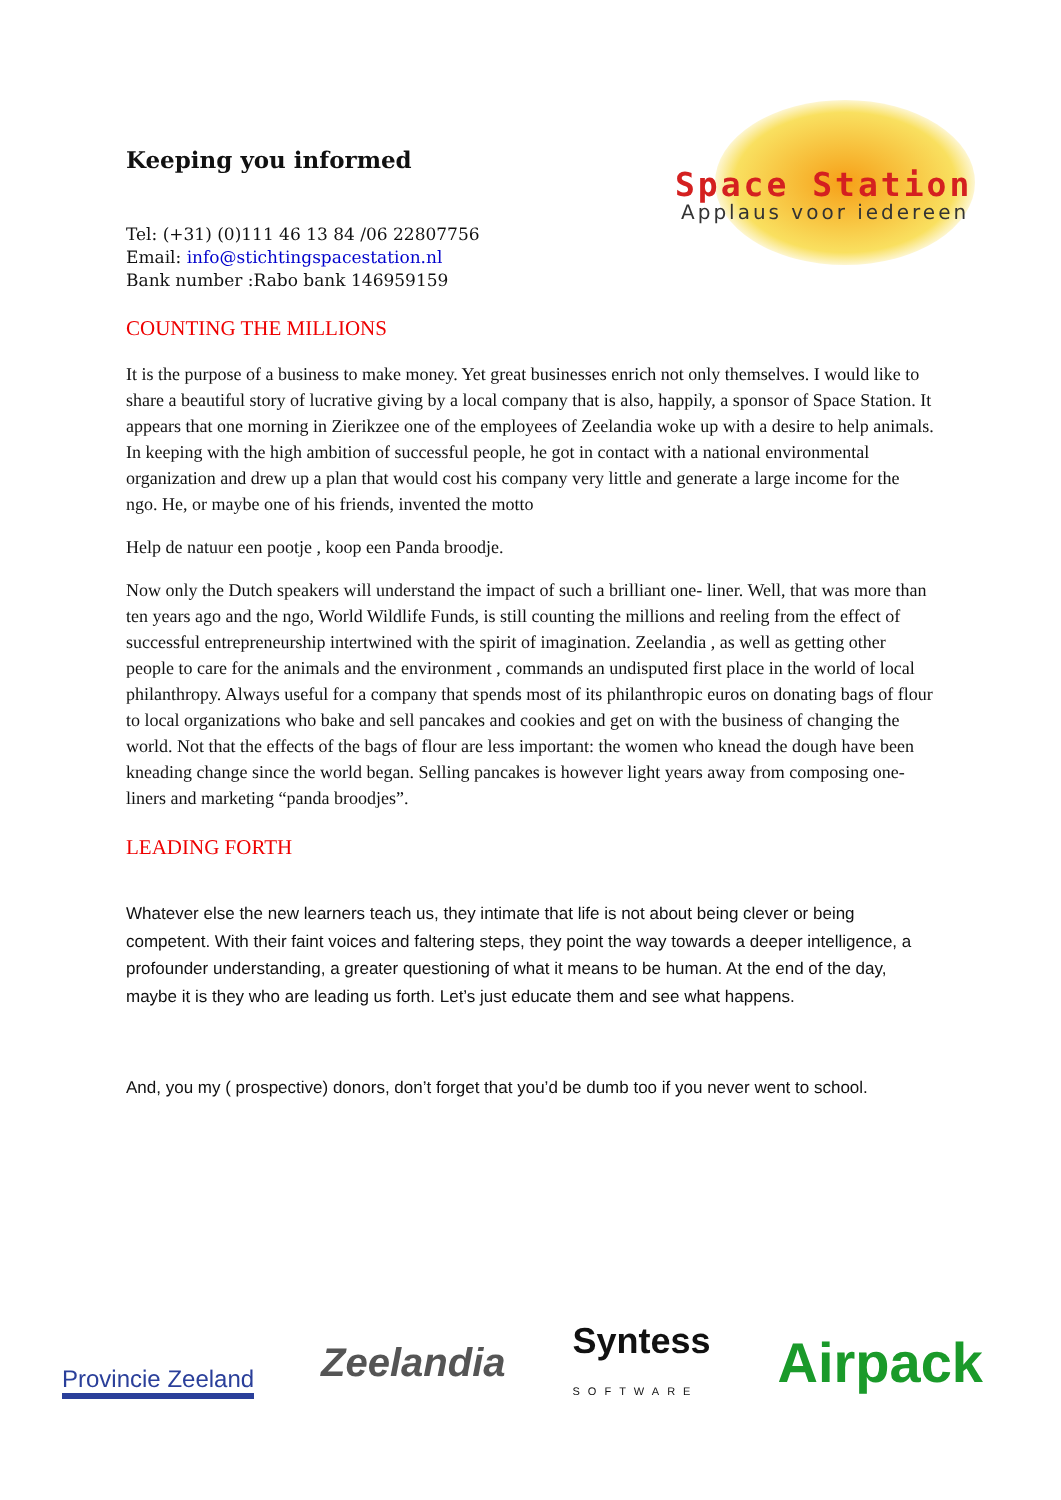Keeping you informed
Tel: (+31) (0)111 46 13 84 /06 22807756
Email: info@stichtingspacestation.nl
Bank number :Rabo bank 146959159
Space Station
Applaus voor iedereen
COUNTING THE MILLIONS
It is the purpose of a business to make money. Yet great businesses enrich not only themselves. I would like to share a beautiful story of lucrative giving by a local company that is also, happily, a sponsor of Space Station. It appears that one morning in Zierikzee one of the employees of Zeelandia woke up with a desire to help animals. In keeping with the high ambition of successful people, he got in contact with a national environmental organization and drew up a plan that would cost his company very little and generate a large income for the ngo. He, or maybe one of his friends, invented the motto
Help de natuur een pootje , koop een Panda broodje.
Now only the Dutch speakers will understand the impact of such a brilliant one- liner. Well, that was more than ten years ago and the ngo, World Wildlife Funds, is still counting the millions and reeling from the effect of successful entrepreneurship intertwined with the spirit of imagination. Zeelandia , as well as getting other people to care for the animals and the environment , commands an undisputed first place in the world of local philanthropy. Always useful for a company that spends most of its philanthropic euros on donating bags of flour to local organizations who bake and sell pancakes and cookies and get on with the business of changing the world. Not that the effects of the bags of flour are less important: the women who knead the dough have been kneading change since the world began. Selling pancakes is however light years away from composing one-liners and marketing “panda broodjes”.
LEADING FORTH
Whatever else the new learners teach us, they intimate that life is not about being clever or being competent. With their faint voices and faltering steps, they point the way towards a deeper intelligence, a profounder understanding, a greater questioning of what it means to be human. At the end of the day, maybe it is they who are leading us forth. Let’s just educate them and see what happens.
And, you my ( prospective) donors, don’t forget that you’d be dumb too if you never went to school.
Provincie Zeeland
Zeelandia
Syntess
SOFTWARE
Airpack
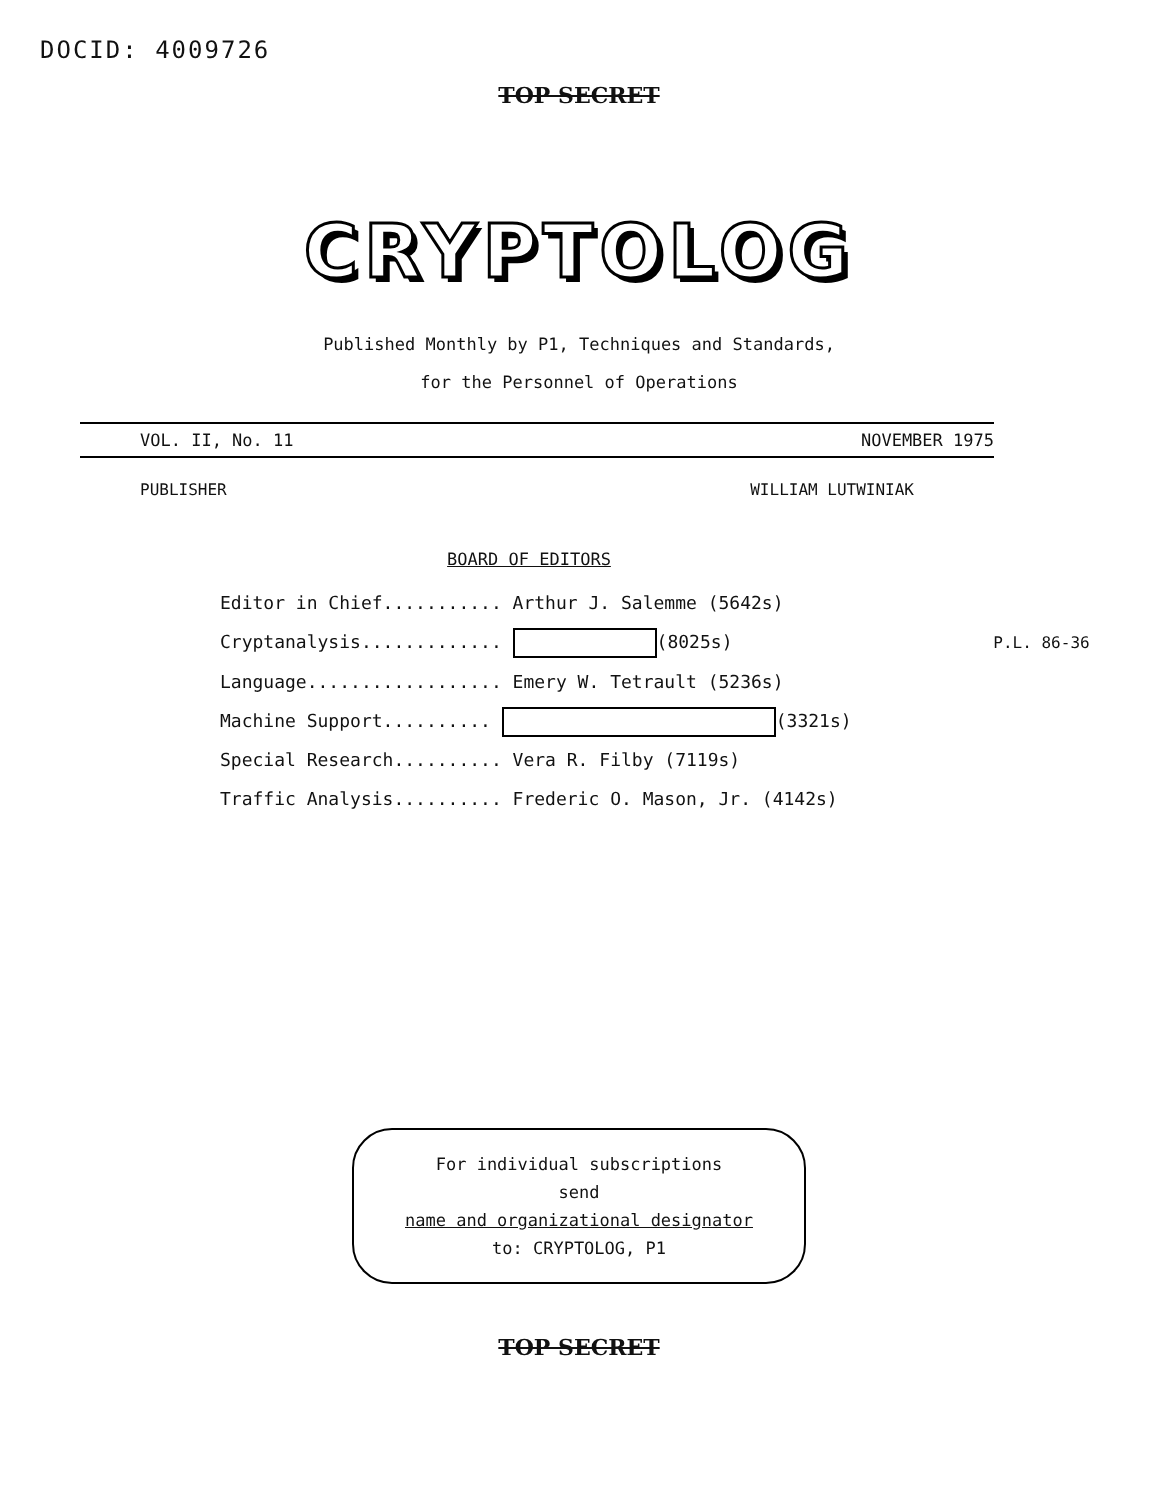DOCID: 4009726
TOP SECRET
CRYPTOLOG
Published Monthly by P1, Techniques and Standards,
for the Personnel of Operations
VOL. II, No. 11 NOVEMBER 1975
PUBLISHER WILLIAM LUTWINIAK
BOARD OF EDITORS
Editor in Chief........... Arthur J. Salemme (5642s)
Cryptanalysis............. (8025s) P.L. 86-36
Language.................. Emery W. Tetrault (5236s)
Machine Support.......... (3321s)
Special Research.......... Vera R. Filby (7119s)
Traffic Analysis.......... Frederic O. Mason, Jr. (4142s)
For individual subscriptions
send
name and organizational designator
to: CRYPTOLOG, P1
TOP SECRET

● What the exercise asks:
No pictures go in the copy. Set down all the data exactly.

● Answer for the task:
Keeping you informed
Tel: (+31) (0)111 46 13 84 /06 22807756
Email: info@stichtingspacestation.nl
Bank number :Rabo bank 146959159
Space Station
Applaus voor iedereen
COUNTING THE MILLIONS
It is the purpose of a business to make money. Yet great businesses enrich not only themselves. I would like to share a beautiful story of lucrative giving by a local company that is also, happily, a sponsor of Space Station. It appears that one morning in Zierikzee one of the employees of Zeelandia woke up with a desire to help animals. In keeping with the high ambition of successful people, he got in contact with a national environmental organization and drew up a plan that would cost his company very little and generate a large income for the ngo. He, or maybe one of his friends, invented the motto
Help de natuur een pootje , koop een Panda broodje.
Now only the Dutch speakers will understand the impact of such a brilliant one- liner. Well, that was more than ten years ago and the ngo, World Wildlife Funds, is still counting the millions and reeling from the effect of successful entrepreneurship intertwined with the spirit of imagination. Zeelandia , as well as getting other people to care for the animals and the environment , commands an undisputed first place in the world of local philanthropy. Always useful for a company that spends most of its philanthropic euros on donating bags of flour to local organizations who bake and sell pancakes and cookies and get on with the business of changing the world. Not that the effects of the bags of flour are less important: the women who knead the dough have been kneading change since the world began. Selling pancakes is however light years away from composing one-liners and marketing “panda broodjes”.
LEADING FORTH
Whatever else the new learners teach us, they intimate that life is not about being clever or being competent. With their faint voices and faltering steps, they point the way towards a deeper intelligence, a profounder understanding, a greater questioning of what it means to be human. At the end of the day, maybe it is they who are leading us forth. Let’s just educate them and see what happens.
And, you my ( prospective) donors, don’t forget that you’d be dumb too if you never went to school.
Provincie Zeeland
Zeelandia
Syntess
SOFTWARE
Airpack
DOCID: 4009726
TOP SECRET
CRYPTOLOG
Published Monthly by P1, Techniques and Standards,
for the Personnel of Operations
VOL. II, No. 11 NOVEMBER 1975
PUBLISHER WILLIAM LUTWINIAK
BOARD OF EDITORS
Editor in Chief........... Arthur J. Salemme (5642s)
Cryptanalysis............. (8025s) P.L. 86-36
Language.................. Emery W. Tetrault (5236s)
Machine Support.......... (3321s)
Special Research.......... Vera R. Filby (7119s)
Traffic Analysis.......... Frederic O. Mason, Jr. (4142s)
For individual subscriptions
send
name and organizational designator
to: CRYPTOLOG, P1
TOP SECRET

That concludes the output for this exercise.